Mario Bernardo Sesta – Ex-Procurador-Geral do Estado do Rio Grande do Sul e Diretor de Defesa de Prerrogativas da APERGS

É assaz curioso que arautos com telhado de vidro estejam armando a maior polêmica a respeito da única , note-se bem, em toda a estrutura administrativa brasileira, federal, estadual e municipal, da única vantagem devida a agentes públicos, em sentido estrito, que não é suportada pelos cofres públicos. Os honorários sucumbenciais da Advocacia Pública são pagos pela parte que litiga com o ente público e resulta derrotada. Todas as verbas, quotas, auxílios, que são legitima e legalmente pagos, a condutores políticos, parlamentares e agentes públicos em geral, são suportadas por recursos públicos. Ainda que dificilmente generalizável, trata-se de solução indiscutivelmente inovadora, sem descambar para a meta de minimização do Estado, sustentada em prol de inconfessáveis interesses.

Depois de a matéria ter sido pacificada por inúmeras decisões do STF, uma específica referida ao Estado, consolidadas pela res judicata, bem como por uma decisão favorável do TJRS, e que possivelmente esteja sendo afrontada por recente decisão da Assembléia Legislativa, levantam o brado da imoralidade.

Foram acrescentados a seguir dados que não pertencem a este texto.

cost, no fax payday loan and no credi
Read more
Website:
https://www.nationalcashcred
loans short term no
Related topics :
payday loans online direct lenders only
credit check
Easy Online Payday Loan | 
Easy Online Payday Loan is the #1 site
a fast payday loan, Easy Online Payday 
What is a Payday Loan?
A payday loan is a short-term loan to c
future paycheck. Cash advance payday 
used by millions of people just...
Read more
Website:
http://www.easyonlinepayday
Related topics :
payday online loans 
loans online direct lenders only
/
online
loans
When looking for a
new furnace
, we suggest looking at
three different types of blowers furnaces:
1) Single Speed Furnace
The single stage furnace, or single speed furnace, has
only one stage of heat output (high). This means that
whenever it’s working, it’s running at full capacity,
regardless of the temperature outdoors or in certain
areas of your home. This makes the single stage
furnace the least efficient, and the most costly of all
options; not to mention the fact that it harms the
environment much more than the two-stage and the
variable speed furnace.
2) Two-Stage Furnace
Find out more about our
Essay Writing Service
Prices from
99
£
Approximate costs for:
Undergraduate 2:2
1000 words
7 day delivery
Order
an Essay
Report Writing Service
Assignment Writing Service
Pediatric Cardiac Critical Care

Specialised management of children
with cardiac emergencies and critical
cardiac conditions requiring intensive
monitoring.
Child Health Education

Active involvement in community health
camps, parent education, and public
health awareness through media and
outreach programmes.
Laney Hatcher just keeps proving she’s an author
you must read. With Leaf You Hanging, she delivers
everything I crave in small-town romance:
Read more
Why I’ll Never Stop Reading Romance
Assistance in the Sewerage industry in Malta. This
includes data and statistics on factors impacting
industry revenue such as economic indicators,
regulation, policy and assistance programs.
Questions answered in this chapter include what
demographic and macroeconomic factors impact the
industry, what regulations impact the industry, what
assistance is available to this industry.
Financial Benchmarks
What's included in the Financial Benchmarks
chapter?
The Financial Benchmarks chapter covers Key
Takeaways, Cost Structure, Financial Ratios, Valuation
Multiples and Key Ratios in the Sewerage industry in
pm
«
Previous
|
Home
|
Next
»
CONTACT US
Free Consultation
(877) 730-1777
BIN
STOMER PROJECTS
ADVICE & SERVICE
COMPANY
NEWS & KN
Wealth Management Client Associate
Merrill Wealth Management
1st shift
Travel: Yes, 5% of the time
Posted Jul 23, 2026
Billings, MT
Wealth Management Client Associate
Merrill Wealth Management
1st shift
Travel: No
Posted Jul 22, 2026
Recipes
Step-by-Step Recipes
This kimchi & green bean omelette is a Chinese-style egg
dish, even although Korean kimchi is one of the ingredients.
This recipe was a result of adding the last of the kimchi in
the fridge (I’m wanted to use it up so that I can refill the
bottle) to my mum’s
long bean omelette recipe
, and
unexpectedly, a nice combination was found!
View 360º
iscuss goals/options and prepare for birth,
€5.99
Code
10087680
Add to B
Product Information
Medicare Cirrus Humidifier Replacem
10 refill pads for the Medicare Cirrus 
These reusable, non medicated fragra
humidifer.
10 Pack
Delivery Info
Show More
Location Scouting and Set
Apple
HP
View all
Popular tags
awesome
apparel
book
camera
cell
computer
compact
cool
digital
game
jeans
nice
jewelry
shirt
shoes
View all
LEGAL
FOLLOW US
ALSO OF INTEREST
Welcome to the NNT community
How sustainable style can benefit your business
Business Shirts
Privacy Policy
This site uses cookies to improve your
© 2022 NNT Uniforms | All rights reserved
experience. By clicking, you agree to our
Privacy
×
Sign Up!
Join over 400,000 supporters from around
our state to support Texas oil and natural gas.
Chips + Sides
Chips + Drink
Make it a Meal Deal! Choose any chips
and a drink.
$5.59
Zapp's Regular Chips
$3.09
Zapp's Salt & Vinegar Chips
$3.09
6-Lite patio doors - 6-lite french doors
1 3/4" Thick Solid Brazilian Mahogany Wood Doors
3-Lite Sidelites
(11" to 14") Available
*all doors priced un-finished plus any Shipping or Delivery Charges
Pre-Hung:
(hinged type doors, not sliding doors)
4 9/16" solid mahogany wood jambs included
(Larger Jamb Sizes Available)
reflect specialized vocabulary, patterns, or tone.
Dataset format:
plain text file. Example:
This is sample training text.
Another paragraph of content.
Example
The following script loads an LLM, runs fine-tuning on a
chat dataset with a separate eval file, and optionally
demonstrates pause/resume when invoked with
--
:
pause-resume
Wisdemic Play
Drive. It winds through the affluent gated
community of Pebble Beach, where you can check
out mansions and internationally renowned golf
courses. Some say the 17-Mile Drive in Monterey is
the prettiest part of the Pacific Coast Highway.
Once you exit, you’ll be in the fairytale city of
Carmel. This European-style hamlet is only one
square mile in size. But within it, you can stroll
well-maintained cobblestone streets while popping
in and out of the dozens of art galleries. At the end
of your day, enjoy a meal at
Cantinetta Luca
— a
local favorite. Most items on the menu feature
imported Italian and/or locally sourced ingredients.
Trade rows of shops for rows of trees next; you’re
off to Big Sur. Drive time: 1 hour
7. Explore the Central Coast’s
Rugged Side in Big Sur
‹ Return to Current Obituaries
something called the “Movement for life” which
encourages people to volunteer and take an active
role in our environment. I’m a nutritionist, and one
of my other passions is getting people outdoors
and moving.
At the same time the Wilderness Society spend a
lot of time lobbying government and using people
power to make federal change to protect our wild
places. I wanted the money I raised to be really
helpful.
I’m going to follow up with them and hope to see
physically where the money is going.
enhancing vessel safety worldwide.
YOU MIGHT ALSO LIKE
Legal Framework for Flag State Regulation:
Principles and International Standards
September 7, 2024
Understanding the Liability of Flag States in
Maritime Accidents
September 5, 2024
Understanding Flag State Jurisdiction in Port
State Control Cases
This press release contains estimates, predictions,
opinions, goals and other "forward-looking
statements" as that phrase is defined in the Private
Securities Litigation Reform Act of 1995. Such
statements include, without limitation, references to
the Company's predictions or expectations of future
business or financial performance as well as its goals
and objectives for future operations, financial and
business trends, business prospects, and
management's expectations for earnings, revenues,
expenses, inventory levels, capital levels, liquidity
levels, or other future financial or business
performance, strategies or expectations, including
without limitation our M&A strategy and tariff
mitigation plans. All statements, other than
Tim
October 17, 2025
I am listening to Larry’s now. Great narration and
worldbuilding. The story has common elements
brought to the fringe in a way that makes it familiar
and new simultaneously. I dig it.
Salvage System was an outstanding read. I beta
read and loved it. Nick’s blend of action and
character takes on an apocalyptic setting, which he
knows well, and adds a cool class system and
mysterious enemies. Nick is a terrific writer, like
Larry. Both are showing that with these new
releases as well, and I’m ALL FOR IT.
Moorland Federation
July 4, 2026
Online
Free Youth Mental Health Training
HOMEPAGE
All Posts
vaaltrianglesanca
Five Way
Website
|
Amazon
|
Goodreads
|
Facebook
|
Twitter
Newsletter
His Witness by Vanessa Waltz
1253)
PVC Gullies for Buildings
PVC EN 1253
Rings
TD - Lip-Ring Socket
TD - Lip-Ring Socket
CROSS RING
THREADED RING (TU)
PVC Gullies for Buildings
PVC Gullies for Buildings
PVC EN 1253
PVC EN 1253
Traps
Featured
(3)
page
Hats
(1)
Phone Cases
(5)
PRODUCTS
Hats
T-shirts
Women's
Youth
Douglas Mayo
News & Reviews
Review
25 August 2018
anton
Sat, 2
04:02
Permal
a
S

Apesar de não ser paga com dinheiro público, seu recebimento foi sujeito ao teto constitucional da remuneração pública por todas as decisões prolatadas pelo STF, num viés evidente de política remuneratória destinado a manter a equivalência remuneratória das carreiras jurídicas. O teto constitucional das remunerações públicas é o parâmetro constitucional da moralidade na matéria. Foi esse um dos argumentos, senão o principal, de sua introdução.

Portanto, paga com recursos privados e sujeita a teto: onde a imoralidade? Por que tais parcelas seriam imorais se, outras, com as mais diversas finalidades e denominações, todas pagas pelos cofres públicos, convivem com os subsídios de inúmeros agentes públicos remunerados dessa forma, inclusive parlamentares, a maioria delas, quiçá todas, não sujeitas a teto?

E mais: o direito à verba sucumbencial foi instituído por disposição expressa de lei federal – CPC. A matéria diz respeito, simultaneamente, ao exercício da Advocacia* e a Processo Civil**, ou seja, faz parte, por expressa disposição constitucional (CF Art,22, I e XVI), da esfera de competência legiferante privativa da União, estando, portanto, excluída dos poderes remanescentes (CF Art.25, §1º), em torno dos quais se organizam as autonomias estaduais. Disso decorre ser flagrantemente inconstitucional, nula e de nenhum efeito, qualquer lei estadual que disponha a respeito, mormente quando tenta excluir a vantagem.

Por fim, é constitucionalmente impossível deduzir, da leitura da segunda parte do texto do parágrafo 19, do Art. 85, do CPC, a possibilidade e, muito menos, a necessidade de edição de lei local .

Nem se imagine que uma réstia de competência tenha sido devolvida aos Estados, nessa matéria, pelo disposto na parte final do parágrafo 19, do Art. 85, do CPC, combinado com o parágrafo único, do Art.22, da CF, porque este dispositivo constitucional condiciona expressamente a hipótese exceptiva à autorização mediante lei complementar, e, no constitucionalismo brasileiro, lei complementar não se presume; deve ser como tal denominada e votada segundo rito próprio.

Como os agentes da Advocacia Pública são uma coletividade orgânica cabe inquestionavelmente ao respectivo condutor regulamentar a distribuição dos valores correspondentes à sucumbência.

Sem dúvida o conhecimento de tais temas pode não estar ao alcance de inúmeros parlamentares, mas não escaparia ao exame das competentes assessorias. Resta pois a desconfiança de que se trate de tentativa de desautorizar as decisões judiciais que frustraram um mote pseudo moralista de campanha eleitoral urdido com vistas a 2022.